Володя плохо помнил свое детство – горячий бок домашнего водогрейного агрегата, какие-то консервы удивительного вкуса… И темная улица, по которой уходил отец на завод. Он доводил его до угла, а дальше их дороги разделялись. Володя торопился в школу, а отца подбирал заводской автобус. Потом все кончилось.
Они не попрощались тогда – только мигнул и погас фонарь, отразившись в витрине аптеки.
Наверное, это был такой же стылый ноябрьский день, когда пришел сигнал.
Детские сны о прошлом давно стали в Заповеднике валютой – их воровали, ими обменивались. И кое-кто начинал рассказывать чужую историю, уже веря, что это случилось с ним. Каждый помнил что-то свое, и у всех воспоминания были детские, рваные, многие и вовсе сами придумывали себе прошлое в Большом Мире, хотя родились в Заповеднике.
А пока по ночам у них шла учеба – все только дивились, как поставили дело сосланные немцы. Занятия часто превращались в споры – вплоть до мордобоя, – чтобы наутро все снова встретились друзьями. Вернее – товарищами.
Карл, как судья, обычно сидел молча.

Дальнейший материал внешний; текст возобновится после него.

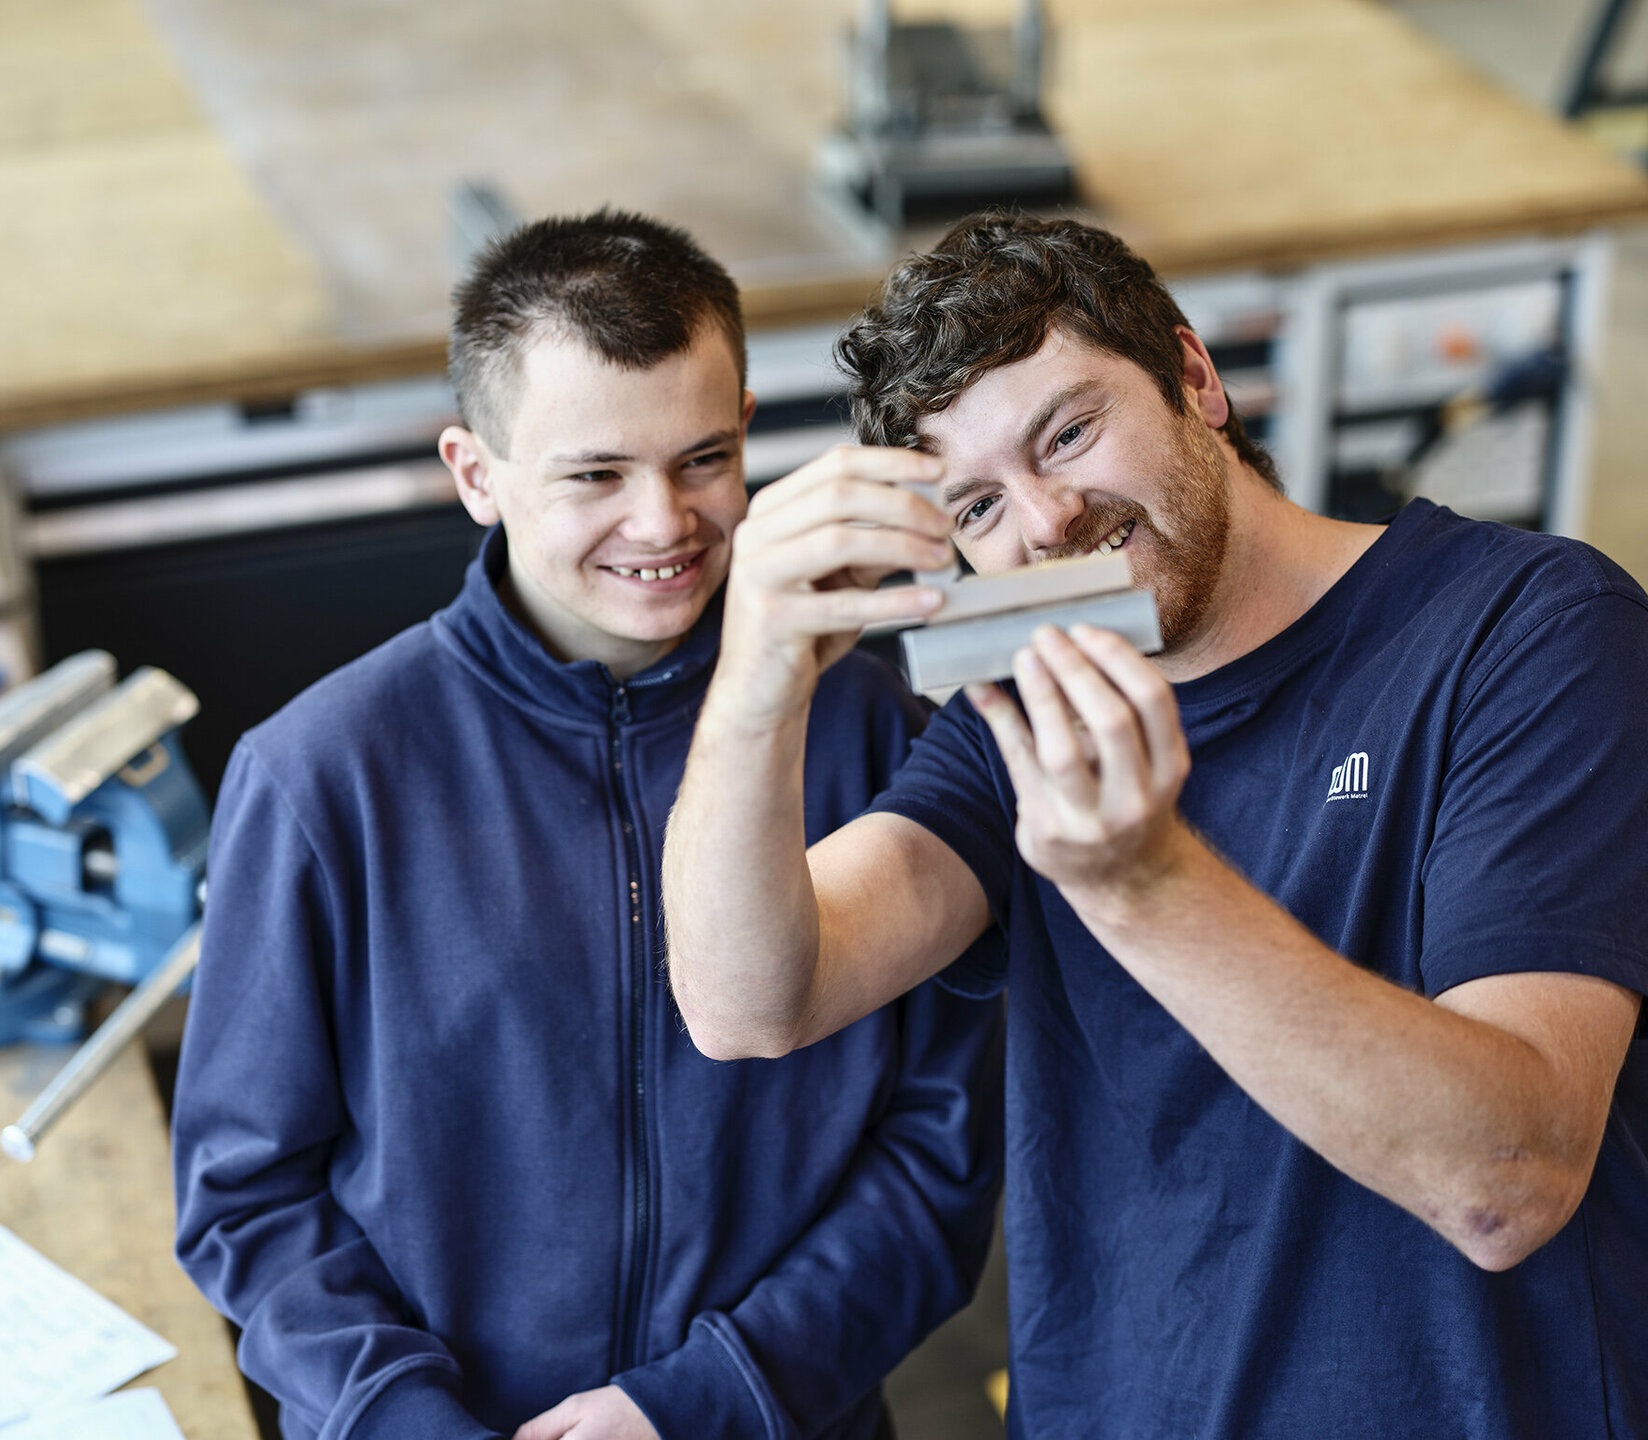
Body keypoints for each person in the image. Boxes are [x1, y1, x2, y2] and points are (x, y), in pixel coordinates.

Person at [664, 212, 1648, 1439]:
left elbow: (1507, 1180)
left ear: (1196, 377)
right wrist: (756, 678)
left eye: (1069, 432)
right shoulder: (1024, 712)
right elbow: (750, 1000)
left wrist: (1145, 885)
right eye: (977, 508)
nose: (1046, 521)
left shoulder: (1526, 633)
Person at [170, 210, 1003, 1440]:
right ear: (475, 474)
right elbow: (246, 1199)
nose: (663, 523)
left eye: (703, 459)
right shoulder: (322, 778)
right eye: (596, 475)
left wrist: (711, 1398)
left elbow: (942, 1150)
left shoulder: (877, 736)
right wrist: (405, 1416)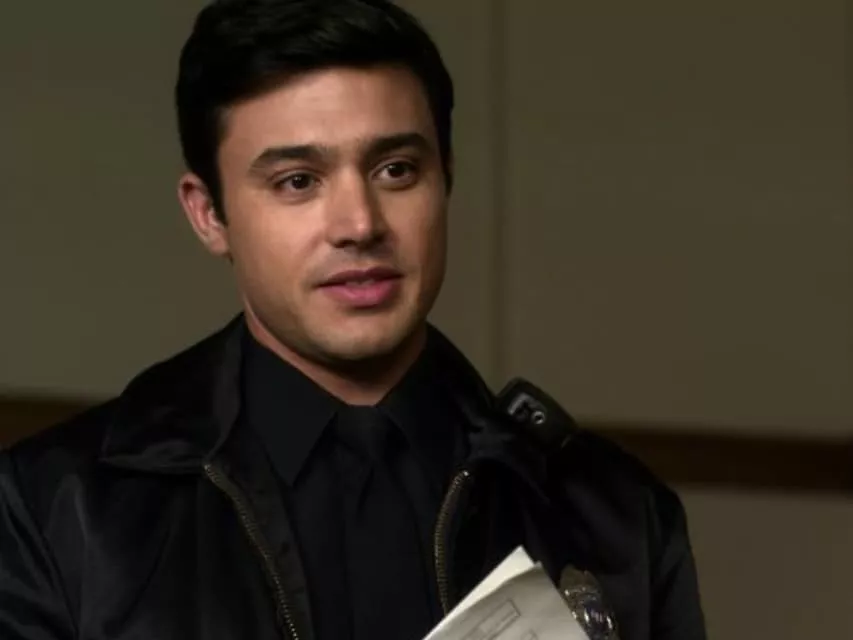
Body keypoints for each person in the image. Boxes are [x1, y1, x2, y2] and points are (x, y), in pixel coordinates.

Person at [0, 1, 706, 639]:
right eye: (297, 182)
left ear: (447, 175)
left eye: (396, 169)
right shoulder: (57, 509)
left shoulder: (612, 512)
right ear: (209, 214)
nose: (359, 224)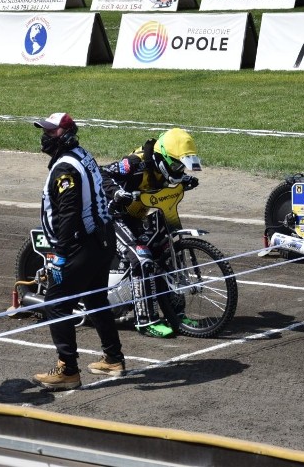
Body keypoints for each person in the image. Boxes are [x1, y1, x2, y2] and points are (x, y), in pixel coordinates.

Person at [31, 112, 126, 391]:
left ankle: (67, 370)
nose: (45, 137)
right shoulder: (82, 154)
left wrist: (60, 254)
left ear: (66, 136)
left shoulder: (64, 169)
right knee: (95, 298)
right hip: (101, 237)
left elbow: (69, 212)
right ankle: (113, 358)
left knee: (55, 302)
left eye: (51, 133)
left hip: (81, 243)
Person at [101, 128, 201, 338]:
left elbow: (166, 182)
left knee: (167, 249)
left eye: (182, 166)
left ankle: (176, 313)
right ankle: (146, 321)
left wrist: (184, 181)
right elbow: (103, 173)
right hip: (113, 217)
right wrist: (117, 192)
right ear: (162, 157)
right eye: (176, 165)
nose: (179, 169)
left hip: (136, 216)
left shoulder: (165, 166)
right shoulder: (134, 164)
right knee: (143, 258)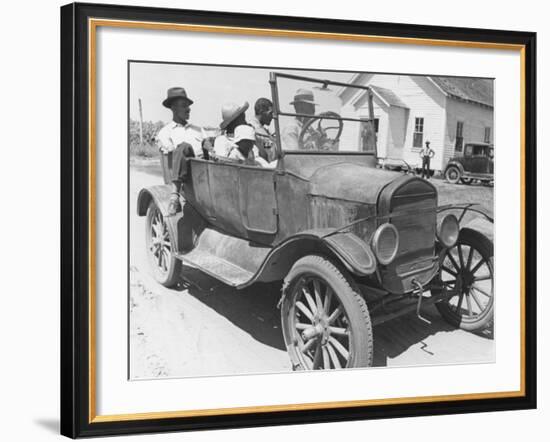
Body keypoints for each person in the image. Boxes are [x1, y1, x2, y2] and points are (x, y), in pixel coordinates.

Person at [156, 87, 209, 215]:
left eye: (189, 106)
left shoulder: (199, 129)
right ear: (173, 108)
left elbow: (208, 149)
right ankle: (175, 196)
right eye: (184, 106)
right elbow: (172, 156)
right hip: (185, 178)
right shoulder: (165, 132)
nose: (189, 109)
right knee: (183, 147)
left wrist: (209, 146)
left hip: (204, 174)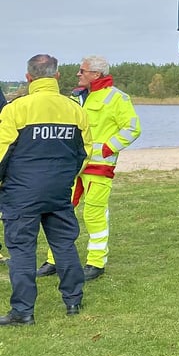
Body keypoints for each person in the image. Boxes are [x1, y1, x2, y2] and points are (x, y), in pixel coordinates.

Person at [0, 54, 88, 325]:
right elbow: (84, 152)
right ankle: (73, 300)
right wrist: (65, 179)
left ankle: (23, 311)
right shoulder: (74, 109)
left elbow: (2, 154)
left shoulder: (16, 109)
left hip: (21, 192)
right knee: (63, 244)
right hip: (58, 190)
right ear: (57, 76)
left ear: (28, 77)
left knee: (22, 250)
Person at [37, 55, 141, 282]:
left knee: (94, 213)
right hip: (72, 165)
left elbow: (132, 129)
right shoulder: (75, 97)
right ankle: (54, 259)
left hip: (99, 166)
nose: (78, 74)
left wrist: (107, 148)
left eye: (82, 71)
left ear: (96, 74)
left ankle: (96, 262)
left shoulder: (117, 98)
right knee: (60, 211)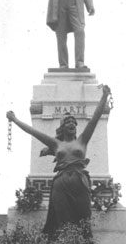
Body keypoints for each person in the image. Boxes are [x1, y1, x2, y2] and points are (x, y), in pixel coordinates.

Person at [6, 85, 111, 236]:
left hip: (80, 182)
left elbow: (94, 119)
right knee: (62, 222)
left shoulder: (82, 140)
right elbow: (33, 132)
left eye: (74, 122)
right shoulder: (56, 144)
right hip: (61, 184)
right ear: (62, 127)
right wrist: (15, 120)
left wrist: (104, 97)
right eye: (68, 122)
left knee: (83, 222)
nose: (72, 124)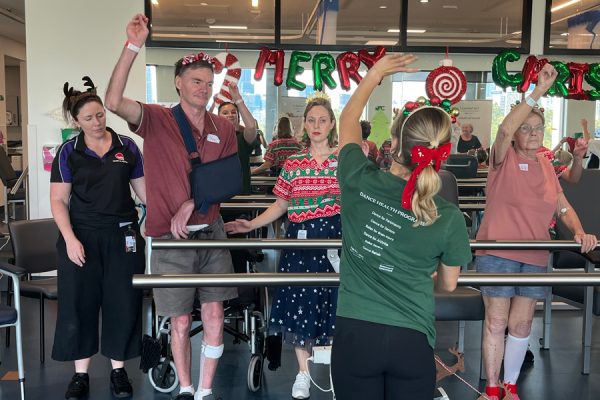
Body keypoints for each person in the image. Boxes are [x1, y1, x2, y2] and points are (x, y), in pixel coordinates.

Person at [105, 14, 237, 400]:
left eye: (209, 84)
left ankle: (206, 390)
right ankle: (185, 386)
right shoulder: (158, 119)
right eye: (197, 81)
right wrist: (132, 45)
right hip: (170, 240)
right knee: (179, 320)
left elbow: (226, 180)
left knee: (214, 314)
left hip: (211, 234)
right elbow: (113, 101)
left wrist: (192, 202)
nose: (204, 89)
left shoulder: (222, 127)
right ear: (178, 82)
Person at [331, 54, 472, 400]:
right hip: (411, 340)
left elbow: (347, 120)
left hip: (355, 335)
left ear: (394, 144)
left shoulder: (357, 180)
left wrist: (376, 73)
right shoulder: (449, 216)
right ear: (442, 154)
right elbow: (450, 284)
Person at [475, 63, 597, 400]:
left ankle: (510, 386)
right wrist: (538, 91)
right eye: (525, 128)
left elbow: (562, 202)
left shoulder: (544, 163)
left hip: (534, 254)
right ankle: (492, 387)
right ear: (514, 133)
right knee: (496, 323)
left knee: (522, 326)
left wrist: (579, 230)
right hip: (498, 252)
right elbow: (504, 129)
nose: (531, 133)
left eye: (537, 128)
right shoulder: (502, 158)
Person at [225, 94, 341, 400]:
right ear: (304, 124)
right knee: (299, 303)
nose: (316, 125)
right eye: (312, 120)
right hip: (299, 239)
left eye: (323, 120)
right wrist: (253, 224)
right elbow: (281, 204)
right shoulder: (293, 162)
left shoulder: (342, 160)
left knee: (335, 303)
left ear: (331, 125)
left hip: (334, 238)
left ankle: (336, 372)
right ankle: (303, 373)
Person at [50, 77, 146, 400]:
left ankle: (118, 371)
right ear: (76, 121)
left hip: (122, 237)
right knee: (80, 305)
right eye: (88, 118)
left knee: (122, 302)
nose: (96, 122)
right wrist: (70, 239)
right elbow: (58, 201)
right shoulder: (68, 152)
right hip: (81, 238)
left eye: (101, 115)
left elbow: (145, 194)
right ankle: (81, 376)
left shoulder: (127, 147)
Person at [216, 85, 257, 195]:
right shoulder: (212, 138)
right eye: (225, 113)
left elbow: (252, 126)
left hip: (241, 195)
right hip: (218, 195)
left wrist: (238, 99)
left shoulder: (243, 138)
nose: (230, 115)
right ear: (218, 117)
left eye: (234, 112)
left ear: (239, 117)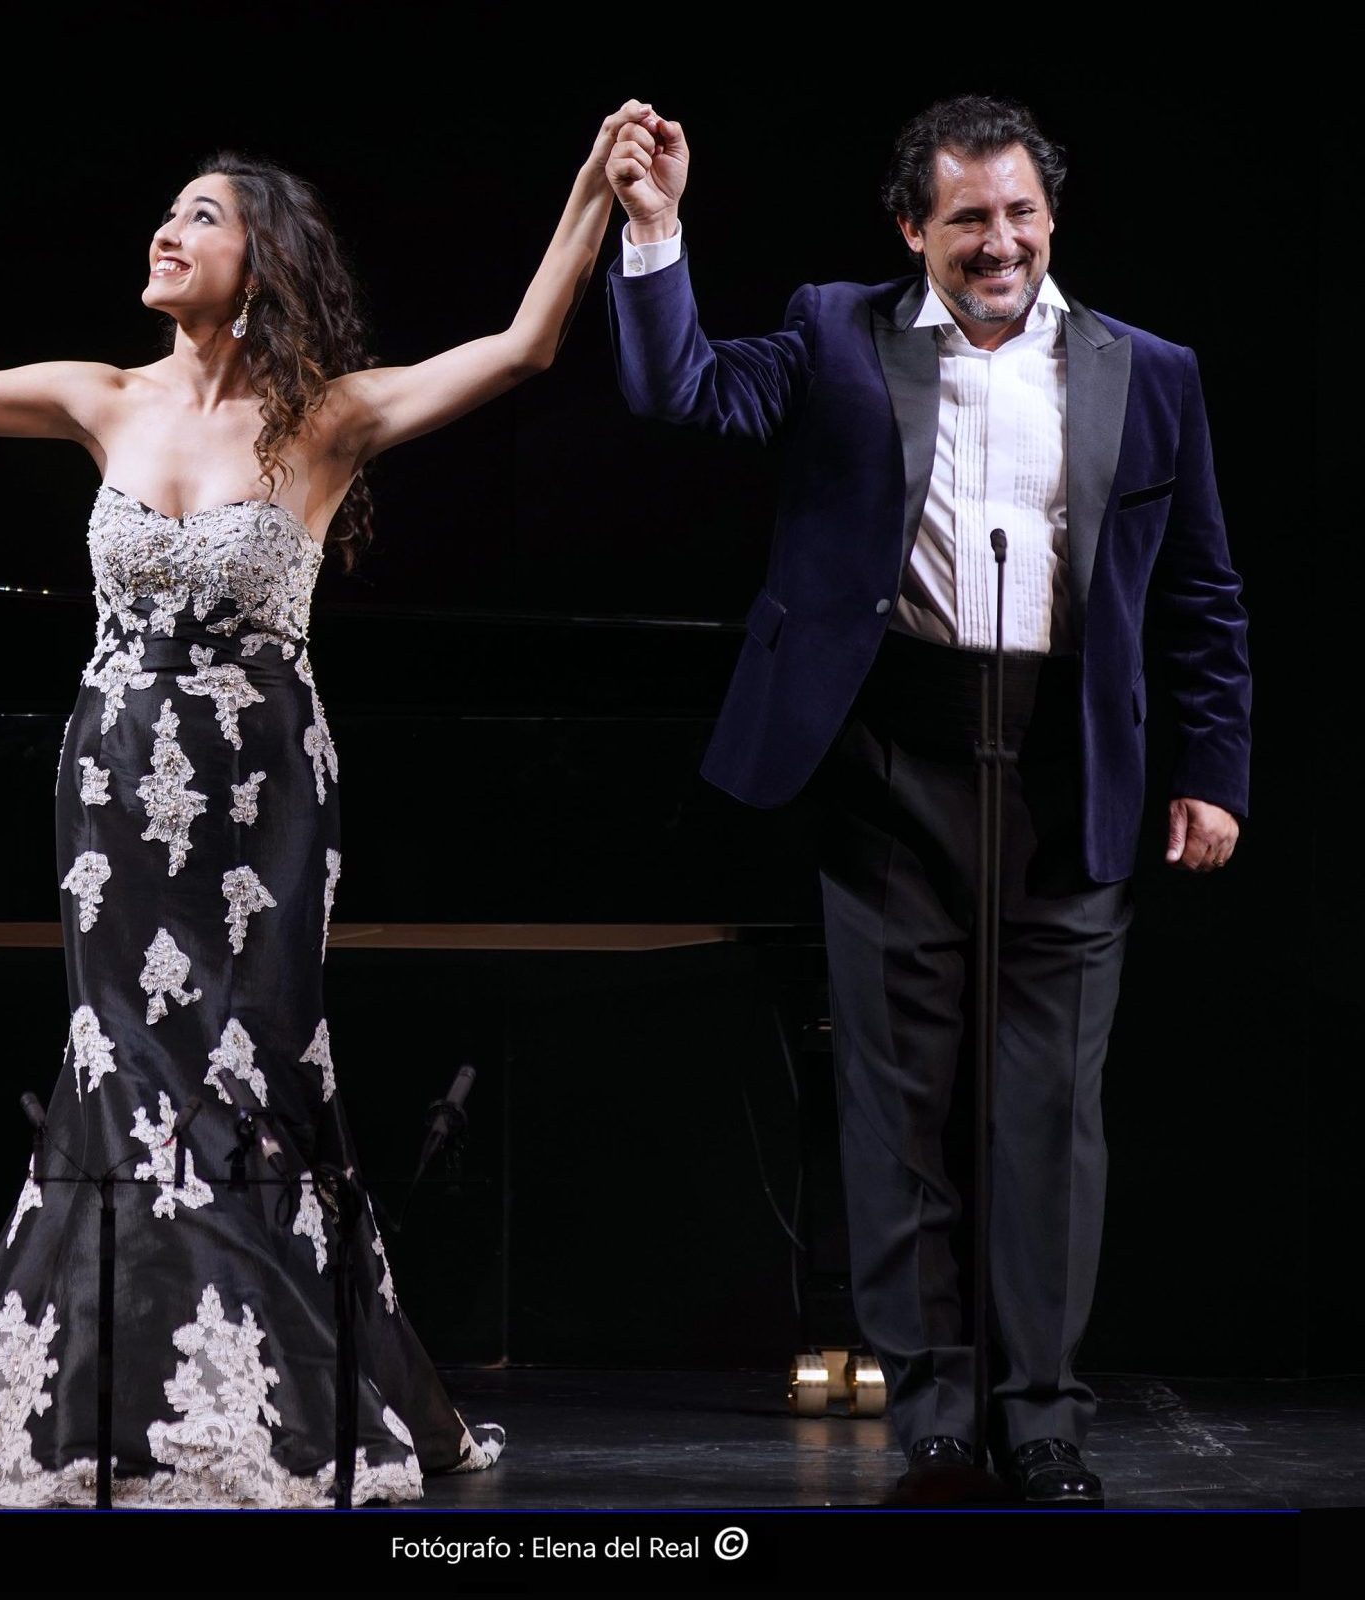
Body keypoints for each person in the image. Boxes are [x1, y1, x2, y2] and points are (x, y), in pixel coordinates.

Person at [0, 108, 634, 1506]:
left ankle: (270, 1382)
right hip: (112, 780)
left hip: (264, 797)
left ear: (265, 262)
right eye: (168, 209)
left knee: (249, 1074)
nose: (168, 229)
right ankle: (113, 1380)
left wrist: (590, 191)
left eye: (203, 215)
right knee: (125, 1067)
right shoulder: (99, 395)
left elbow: (520, 349)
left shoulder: (329, 416)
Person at [603, 95, 1251, 1506]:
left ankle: (1045, 1420)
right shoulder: (837, 333)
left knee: (1049, 1121)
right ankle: (939, 1423)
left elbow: (1202, 590)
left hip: (1070, 773)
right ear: (913, 228)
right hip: (891, 765)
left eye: (1020, 214)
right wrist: (654, 231)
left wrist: (1213, 771)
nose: (998, 242)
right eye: (967, 218)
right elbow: (680, 390)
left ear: (1051, 219)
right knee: (901, 1112)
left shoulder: (1150, 371)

Меньше его говорил только напарник Дуна индус Мохандас. Мохандас держался особняком. Первый компьютер он увидел в пятнадцать лет, два года назад. Но жизнь всегда твердила ему: «Нет, ты индус, и оттого компьютер – твой ручной зверек». Тогда Мохандас начал учиться и с помощью странных мнемонических правил запоминал команды и коды. Напарника-китайца Мохандас не любил, находя в нем излишнюю жестокость. Китайцы, о которых он знал и которых он видел, делились на жестоких и не очень. Вторых Мохандас считал конфуцианцами, а вот первые его просто пугали. Он помнил истории о том, как китайские императоры отдавали осужденных детям. И не было мучительнее казни, потому что дети еще не знают разницы между добром и злом.
Когда Мохандас увидел Большое Восстание и то, как подростки ловят своих охранников, он перестал верить в существование конфуцианцев. А вот дети были тут везде. Но его дело было укромное, машинное – и именно его извращенная логика помогала решить неразрешимые, казалось, тайные задачи Заповедника.
Из старожилов Заповедника в спорах задавали тон два брата. Ося и Лева были близнецами, но при этом совершенно непохожими.
Лева яростно сверкал очками:
– Можно прожить еще четверть века – и ничего не изменится. Ничего, кроме того, что мы потеряем силу. Мы протухнем, сопреем и сами превратимся в торф.
– А не протухнет ли сама идея?
Тогда Володя отшутился, сострил, но толку от этого было мало. Сомнения оставались. Особенно тревожны они были ночью: все было понятно до того момента, пока не будет взят контроль над Сетью. Но что потом? Одно было ясно: Большой Мир должен быть спасен, даже если он будет сопротивляться.